■ PROBLEM ■
Start at the top of the records below and copy them exactly to the end.

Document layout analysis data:
-------------------------

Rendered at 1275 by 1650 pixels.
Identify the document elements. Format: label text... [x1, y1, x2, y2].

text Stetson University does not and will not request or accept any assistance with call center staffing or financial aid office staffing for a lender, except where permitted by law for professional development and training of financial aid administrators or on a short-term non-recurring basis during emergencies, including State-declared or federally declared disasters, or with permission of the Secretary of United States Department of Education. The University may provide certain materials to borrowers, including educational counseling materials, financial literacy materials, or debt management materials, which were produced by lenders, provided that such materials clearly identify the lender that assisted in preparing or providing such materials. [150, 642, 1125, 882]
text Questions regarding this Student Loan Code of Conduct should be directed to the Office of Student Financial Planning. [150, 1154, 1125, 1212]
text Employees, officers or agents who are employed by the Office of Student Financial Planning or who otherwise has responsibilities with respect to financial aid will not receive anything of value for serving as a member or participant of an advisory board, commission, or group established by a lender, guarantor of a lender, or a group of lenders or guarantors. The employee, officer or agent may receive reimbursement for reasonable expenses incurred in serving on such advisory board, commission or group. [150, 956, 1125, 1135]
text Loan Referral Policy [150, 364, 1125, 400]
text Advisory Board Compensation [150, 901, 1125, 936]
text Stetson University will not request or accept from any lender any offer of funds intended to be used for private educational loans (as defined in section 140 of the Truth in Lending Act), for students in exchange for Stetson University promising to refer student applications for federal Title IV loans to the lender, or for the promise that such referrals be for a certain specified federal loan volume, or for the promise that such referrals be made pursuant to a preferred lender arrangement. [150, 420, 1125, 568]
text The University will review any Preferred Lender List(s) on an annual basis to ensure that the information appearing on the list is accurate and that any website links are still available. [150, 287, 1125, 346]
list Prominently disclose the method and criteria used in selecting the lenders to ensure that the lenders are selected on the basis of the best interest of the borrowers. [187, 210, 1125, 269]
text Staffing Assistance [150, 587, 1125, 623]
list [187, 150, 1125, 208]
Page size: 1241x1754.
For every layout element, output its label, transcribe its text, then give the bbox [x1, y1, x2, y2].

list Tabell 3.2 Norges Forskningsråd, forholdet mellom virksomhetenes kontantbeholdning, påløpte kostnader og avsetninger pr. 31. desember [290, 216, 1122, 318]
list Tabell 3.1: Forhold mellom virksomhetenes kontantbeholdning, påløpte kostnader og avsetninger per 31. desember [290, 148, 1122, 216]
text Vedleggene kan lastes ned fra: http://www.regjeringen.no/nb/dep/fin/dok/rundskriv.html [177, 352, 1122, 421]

-------------------------

■ WRITTEN RESPONSE ■
Rendered at 1275 by 1650 pixels.
Identify the document elements. Format: label text... [x1, y1, x2, y2].

text Stetson University does not and will not request or accept any assistance with call center staffing or financial aid office staffing for a lender, except where permitted by law for professional development and training of financial aid administrators or on a short-term non-recurring basis during emergencies, including State-declared or federally declared disasters, or with permission of the Secretary of United States Department of Education. The University may provide certain materials to borrowers, including educational counseling materials, financial literacy materials, or debt management materials, which were produced by lenders, provided that such materials clearly identify the lender that assisted in preparing or providing such materials. [150, 642, 1125, 882]
text Questions regarding this Student Loan Code of Conduct should be directed to the Office of Student Financial Planning. [150, 1154, 1125, 1212]
text Employees, officers or agents who are employed by the Office of Student Financial Planning or who otherwise has responsibilities with respect to financial aid will not receive anything of value for serving as a member or participant of an advisory board, commission, or group established by a lender, guarantor of a lender, or a group of lenders or guarantors. The employee, officer or agent may receive reimbursement for reasonable expenses incurred in serving on such advisory board, commission or group. [150, 956, 1125, 1135]
text Loan Referral Policy [150, 364, 1125, 400]
text Advisory Board Compensation [150, 901, 1125, 936]
text Stetson University will not request or accept from any lender any offer of funds intended to be used for private educational loans (as defined in section 140 of the Truth in Lending Act), for students in exchange for Stetson University promising to refer student applications for federal Title IV loans to the lender, or for the promise that such referrals be for a certain specified federal loan volume, or for the promise that such referrals be made pursuant to a preferred lender arrangement. [150, 420, 1125, 568]
text The University will review any Preferred Lender List(s) on an annual basis to ensure that the information appearing on the list is accurate and that any website links are still available. [150, 287, 1125, 346]
list Prominently disclose the method and criteria used in selecting the lenders to ensure that the lenders are selected on the basis of the best interest of the borrowers. [187, 210, 1125, 269]
text Staffing Assistance [150, 587, 1125, 623]
list [187, 150, 1125, 208]
Page size: 1241x1754.
For every layout element, output its label, transcribe its text, then give the bbox [x1, y1, x2, y2].

list Tabell 3.2 Norges Forskningsråd, forholdet mellom virksomhetenes kontantbeholdning, påløpte kostnader og avsetninger pr. 31. desember [290, 216, 1122, 318]
list Tabell 3.1: Forhold mellom virksomhetenes kontantbeholdning, påløpte kostnader og avsetninger per 31. desember [290, 148, 1122, 216]
text Vedleggene kan lastes ned fra: http://www.regjeringen.no/nb/dep/fin/dok/rundskriv.html [177, 352, 1122, 421]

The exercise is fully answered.